In 1892 Kipling married Caroline Balistier, the sister of one of the American publishers. The young couple moved to the United States and settled on Mrs. Kipling’s property in Vermont, but they couldn’t adjust to life in America and the Kiplings returned to England.

[ During his years in America, however, he published “The Light That Failed” (1890), the story of a painter going blind and left by the woman he loved; “Captain Courageous” (1897) full of the sense of adventure; “Kim” (1901), which, although essentially a children’s book, must be considered a classic, and “The Jungle Books” (1894 and 1895), stylistically superb and further proof that Kipling was best at telling a story but inconsistent in producing balanced novels.

In 1902 Kipling bought a house in Sussex, which remained his home until his death. The first book he produced here – “Just So Stories”, animal fables linked by poems for young children, which has been and is still admired by generations of young readers. Sussex was also the background of much of his later writing – “Traffics and Discoveries” (1904), “Rewards and Fairies” (1910), “Actions and Reactions” (1909) – books devoted to some episodes in English history for children and all sorts of stories linked by poems. ]

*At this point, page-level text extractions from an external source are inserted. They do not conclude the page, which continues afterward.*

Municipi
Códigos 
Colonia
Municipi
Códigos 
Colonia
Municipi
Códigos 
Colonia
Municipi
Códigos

In 1907 he received the Nobel Prize for Literature. In South Africa, where he spent much time, he was given a house by Cecil Rhodes, the diamond magnate and South African statesman. This association fostered Kipling’s imperialist persuasions, which were to grow stronger with the years. He had a genuine sense of a civilizing mission of England that required every Englishman to bring European culture to the uncivilized world. Kipling’s ideas were not in accord with much that was liberal in the thought of the age, as he became older he was an increasingly isolated figure. As for his literary works of this period he wrote “A Diversity of Creatures” (1917), stories linked by poems; “Debits and Credits” (1926); “Limits and Renewals” (1932). He also published his verse – “Songs from Books” (1912, enlarged 1913); “The Years Between” (1919). One of his books entitled “Something of Myself, for My Friends Known and Unknown” was published posthumously in 1937.

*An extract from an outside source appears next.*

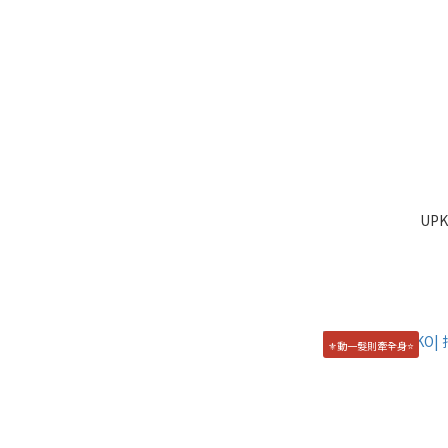
UPK
⚜️動一髮則牽全身⭐️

Assessment. As a poet Kipling scarcely ranks high, although his rehabilitation has been attempted by so distinguished a critic as T.S. Eliot. His verse is indeed vigorous, and in dealing with the lives of soldiers and sailors it breaks new ground. But balladry, music-hall song, and popular hymnology provide its unassuming basis; and even at its most serious – as in “Recessional” (1897) and similar pieces in which Kipling addressed himself to his fellow countrymen in times of crisis – the effect is rhetorical rather than imaginative. But it is otherwise with his prose. In his adult storytelling, he displays a steadily developing art. While his later stories cannot exactly be called better than the earlier ones, they are good – and they bring a subtler technical proficiently to the exploration of deeper themes. His later art is compressed and elliptical in manner and sombre in many of its themes.

  1. Answer the questions to discuss the text in detail. Use the text for reference.

  1. Why was R. Kipling unhappy in his childhood? Did he show his

school years in his short stories?

  1. Why did he return to India? What was he there? What works were published in these years? What genres did they belong to?

  2. Prove that R. Kipling was best at telling a story but inconsistent in producing balanced novels. What short stories were considered to be his best?

  3. Why are his tales admired by children of many generations? Where do his tales usually take place? Are they fables connected by poems?

  4. How can the creative work of R. Kipling be assessed? What was the effect of his poetry? What did he display in his prose?

  1. Translate in writing the passage in brackets.

  2. Speak on the life and creative work of R. Kipling.